◆ Description of the task: Each line from the first line of the entries through the line holding "ring pip: (805, 1017)" is to be restated word for word; nothing else, and no picture, belongs in the answer.

---------- Data extract ----------

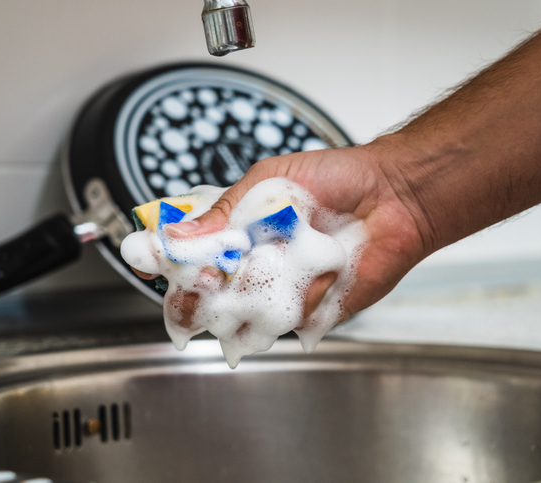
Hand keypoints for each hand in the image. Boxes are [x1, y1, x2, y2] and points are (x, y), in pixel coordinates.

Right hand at [133, 136, 429, 326]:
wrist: (392, 197)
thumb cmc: (336, 180)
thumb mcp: (269, 182)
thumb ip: (223, 212)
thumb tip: (178, 236)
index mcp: (238, 230)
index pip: (190, 253)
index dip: (166, 262)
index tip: (149, 263)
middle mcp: (253, 264)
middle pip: (205, 294)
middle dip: (192, 295)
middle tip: (195, 284)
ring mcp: (278, 290)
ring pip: (237, 314)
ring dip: (237, 301)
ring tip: (257, 271)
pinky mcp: (307, 311)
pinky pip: (281, 320)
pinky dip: (283, 304)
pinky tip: (302, 275)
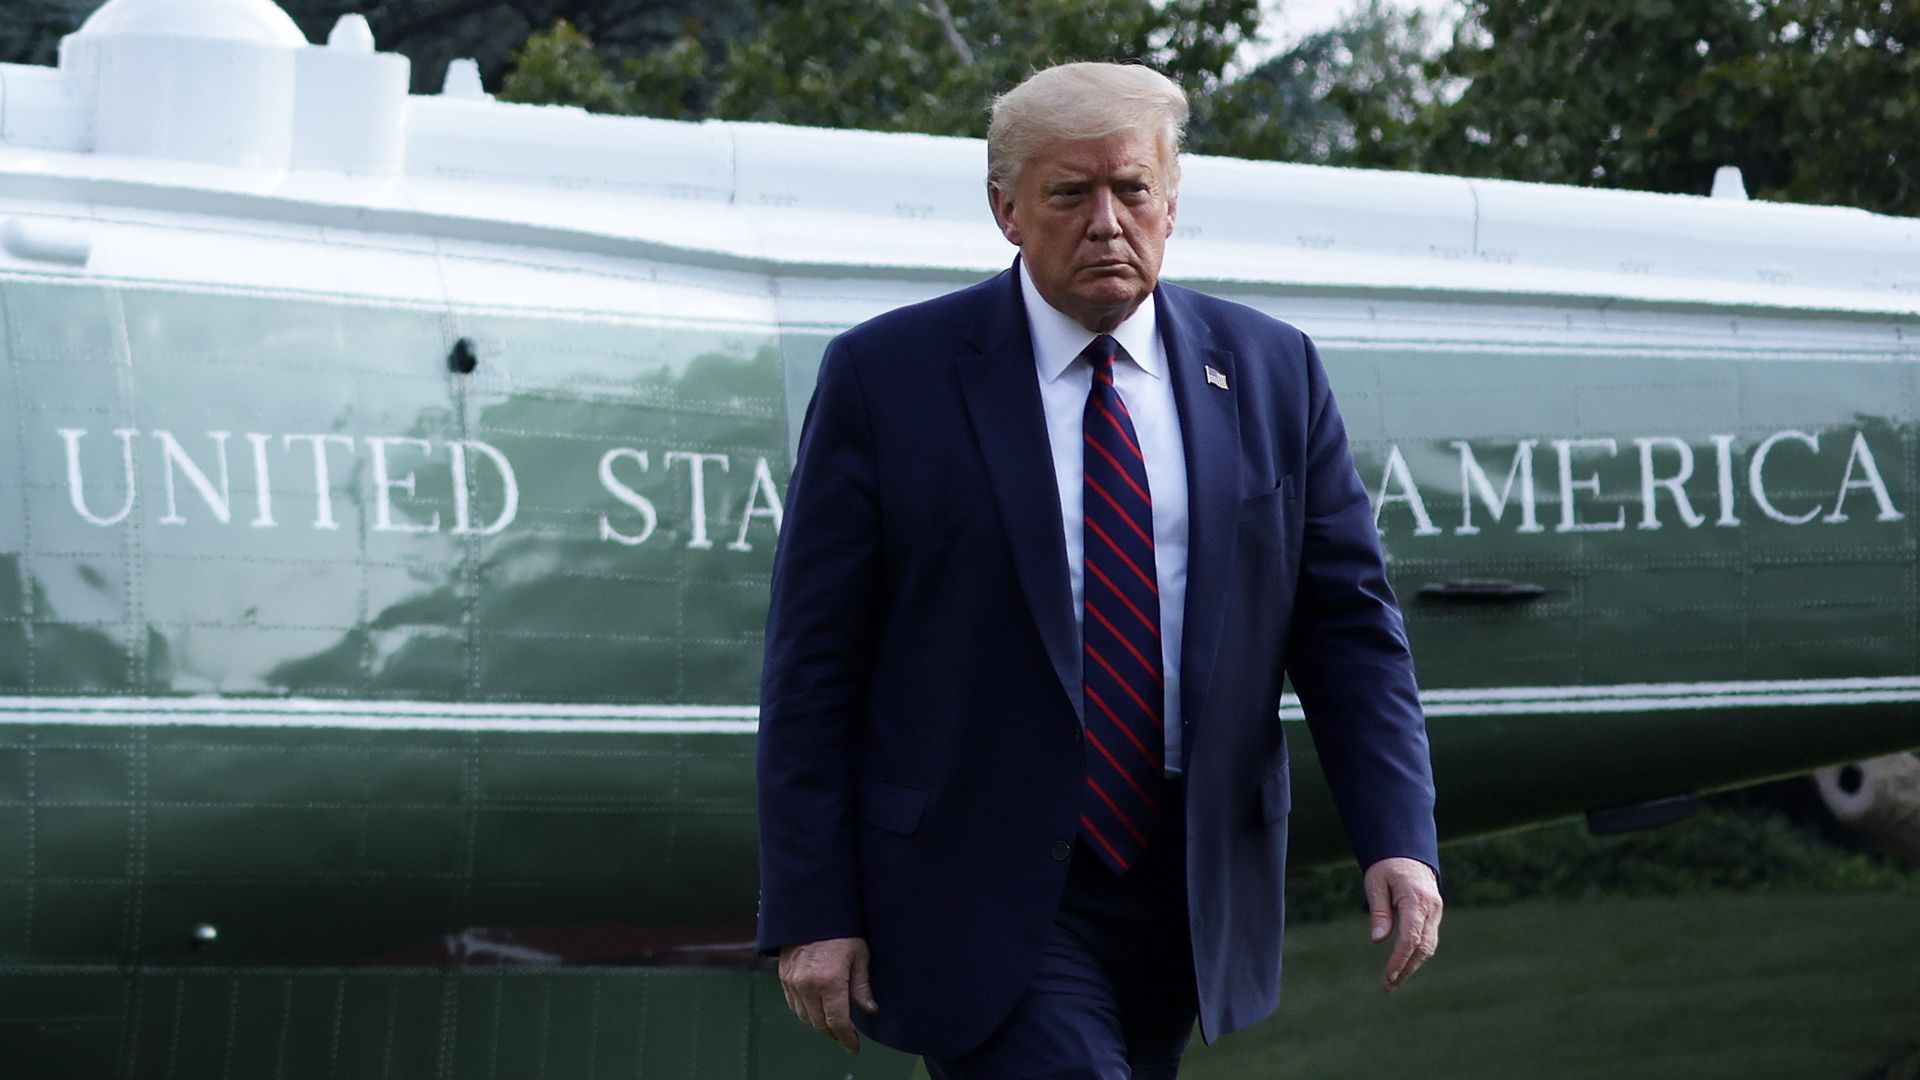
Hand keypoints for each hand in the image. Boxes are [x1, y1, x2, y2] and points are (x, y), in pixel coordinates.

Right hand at [777, 936, 878, 1052]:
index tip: (854, 1047)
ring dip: (819, 1023)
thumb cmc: (840, 930)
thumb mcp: (859, 954)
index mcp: (830, 981)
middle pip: (820, 1024)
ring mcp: (793, 982)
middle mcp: (808, 985)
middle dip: (834, 1034)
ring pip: (805, 1017)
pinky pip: (794, 1005)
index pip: (837, 1022)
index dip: (846, 1038)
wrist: (810, 910)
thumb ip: (862, 986)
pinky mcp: (784, 977)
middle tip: (847, 1036)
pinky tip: (817, 1007)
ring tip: (833, 1021)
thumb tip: (870, 1010)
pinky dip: (806, 1011)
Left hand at [1363, 856, 1441, 992]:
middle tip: (1388, 986)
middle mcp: (1431, 909)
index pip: (1411, 937)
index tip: (1388, 976)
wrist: (1408, 852)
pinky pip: (1428, 939)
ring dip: (1412, 965)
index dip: (1400, 959)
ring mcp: (1436, 912)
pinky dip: (1416, 954)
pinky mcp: (1434, 915)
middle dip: (1406, 969)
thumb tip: (1378, 940)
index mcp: (1416, 900)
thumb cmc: (1387, 866)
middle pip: (1423, 947)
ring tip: (1392, 981)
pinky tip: (1403, 965)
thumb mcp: (1375, 882)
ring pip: (1428, 946)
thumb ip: (1379, 911)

----------

◆ Task result:
Hand keypoints for each hand in the image. Boxes are [x1, y1, x2, y2] and points are (x, y), in pixel coordinates.

Right hand at [133, 136, 429, 326]:
wrist: (392, 197)
thumb cmc: (336, 180)
thumb mcp: (269, 182)
thumb ip: (223, 212)
thumb tip: (178, 236)
index mcp: (238, 230)
index pip: (190, 253)
index dip: (166, 262)
index tip: (149, 263)
middle mcp: (253, 264)
middle pip: (205, 294)
middle dip: (192, 295)
middle tip: (195, 284)
ring mcp: (278, 290)
ring pip: (237, 314)
ring dip: (237, 301)
ring tip: (257, 271)
pinky mcp: (307, 311)
pinky pip: (281, 320)
pinky dip: (283, 304)
pinky tip: (302, 275)
Hand keypoints for each hand in the image. Boxes are [x1, y1, x2, y2] and points are (x, y), in pixel coordinates.

Right hand at [777, 936, 878, 1052]:
index tip: (854, 1047)
ring dip: (819, 1023)
thumb cmc: (840, 930)
thumb mcp: (859, 954)
index mcp: (830, 981)
middle pip: (820, 1024)
ring mcp: (793, 982)
middle mcp: (808, 985)
middle dip: (834, 1034)
ring pip: (805, 1017)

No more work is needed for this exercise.